Copy the data below exactly, omitting any picture it contains.

_ _ _

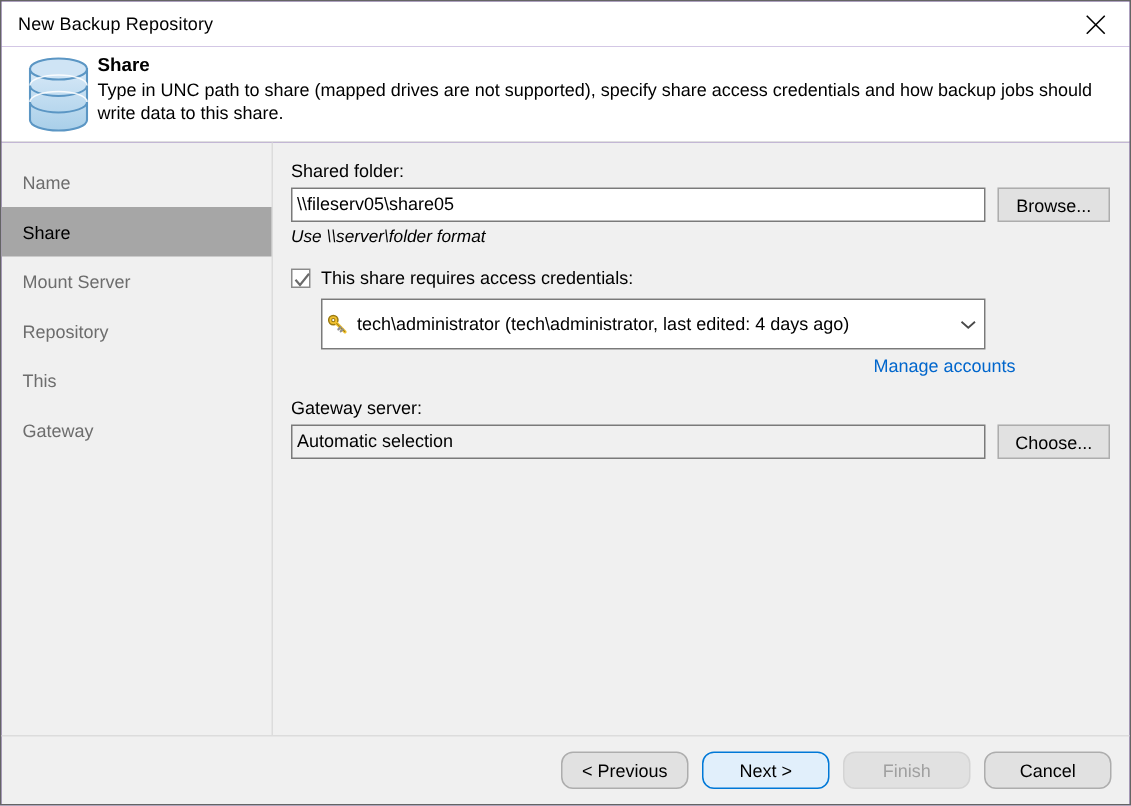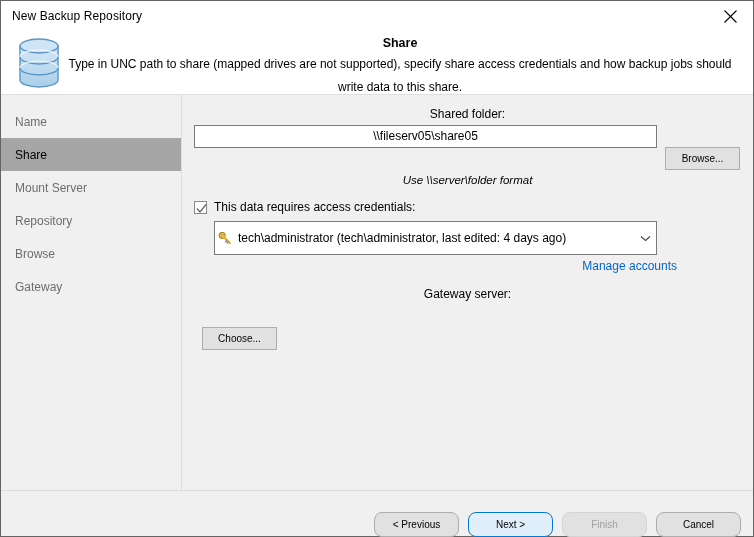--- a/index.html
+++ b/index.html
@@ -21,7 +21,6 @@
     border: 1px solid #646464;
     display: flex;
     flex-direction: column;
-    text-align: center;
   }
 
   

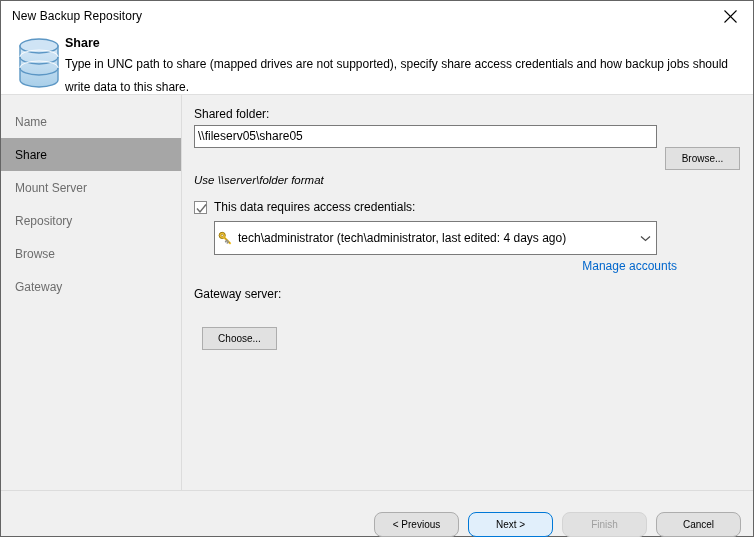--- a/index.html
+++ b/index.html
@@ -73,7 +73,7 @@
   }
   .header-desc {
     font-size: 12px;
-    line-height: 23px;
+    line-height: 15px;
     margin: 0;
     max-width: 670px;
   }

_ _ _

Result below>
--- a/index.html
+++ b/index.html
@@ -21,7 +21,6 @@
     border: 1px solid #646464;
     display: flex;
     flex-direction: column;
-    text-align: center;
   }
 
   

--- a/index.html
+++ b/index.html
@@ -73,7 +73,7 @@
   }
   .header-desc {
     font-size: 12px;
-    line-height: 23px;
+    line-height: 15px;
     margin: 0;
     max-width: 670px;
   }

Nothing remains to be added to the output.